[Saved entries]
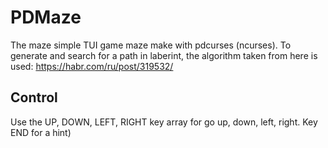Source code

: # PDMaze
The maze simple TUI game maze make with pdcurses (ncurses).
To generate and search for a path in laberint, the algorithm taken from here is used: https://habr.com/ru/post/319532/
## Control
Use the UP, DOWN, LEFT, RIGHT key array for go up, down, left, right.
Key END for a hint)
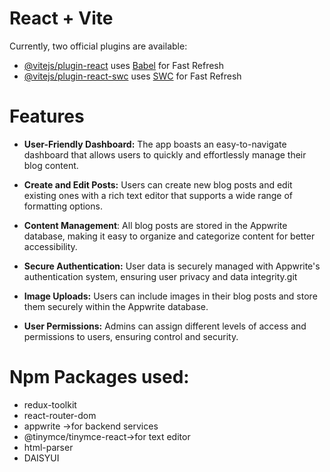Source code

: # React + Vite

Currently, two official plugins are available:

- [@vitejs/plugin-react](https://github.com/vitejs/vite-plugin-react/blob/main/packages/plugin-react/README.md) uses [Babel](https://babeljs.io/) for Fast Refresh
- [@vitejs/plugin-react-swc](https://github.com/vitejs/vite-plugin-react-swc) uses [SWC](https://swc.rs/) for Fast Refresh


# **Features**
* **User-Friendly Dashboard:** The app boasts an easy-to-navigate dashboard that allows users to quickly and effortlessly manage their blog content.

* **Create and Edit Posts:** Users can create new blog posts and edit existing ones with a rich text editor that supports a wide range of formatting options.

* **Content Management**: All blog posts are stored in the Appwrite database, making it easy to organize and categorize content for better accessibility.

* **Secure Authentication:** User data is securely managed with Appwrite's authentication system, ensuring user privacy and data integrity.git

* **Image Uploads:** Users can include images in their blog posts and store them securely within the Appwrite database.

* **User Permissions:** Admins can assign different levels of access and permissions to users, ensuring control and security.


# **Npm Packages used:**
* redux-toolkit
* react-router-dom
* appwrite ->for backend services
* @tinymce/tinymce-react->for text editor
* html-parser
* DAISYUI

- **Work instruction**
Copy out all the data without changing anything, and drop the pictures.

- **Exercise result**
Source code

: # PDMaze
The maze simple TUI game maze make with pdcurses (ncurses).
To generate and search for a path in laberint, the algorithm taken from here is used: https://habr.com/ru/post/319532/
## Control
Use the UP, DOWN, LEFT, RIGHT key array for go up, down, left, right.
Key END for a hint)
Source code

: # React + Vite

Currently, two official plugins are available:

- [@vitejs/plugin-react](https://github.com/vitejs/vite-plugin-react/blob/main/packages/plugin-react/README.md) uses [Babel](https://babeljs.io/) for Fast Refresh
- [@vitejs/plugin-react-swc](https://github.com/vitejs/vite-plugin-react-swc) uses [SWC](https://swc.rs/) for Fast Refresh


# **Features**
* **User-Friendly Dashboard:** The app boasts an easy-to-navigate dashboard that allows users to quickly and effortlessly manage their blog content.

* **Create and Edit Posts:** Users can create new blog posts and edit existing ones with a rich text editor that supports a wide range of formatting options.

* **Content Management**: All blog posts are stored in the Appwrite database, making it easy to organize and categorize content for better accessibility.

* **Secure Authentication:** User data is securely managed with Appwrite's authentication system, ensuring user privacy and data integrity.git

* **Image Uploads:** Users can include images in their blog posts and store them securely within the Appwrite database.

* **User Permissions:** Admins can assign different levels of access and permissions to users, ensuring control and security.


# **Npm Packages used:**
* redux-toolkit
* react-router-dom
* appwrite ->for backend services
* @tinymce/tinymce-react->for text editor
* html-parser
* DAISYUI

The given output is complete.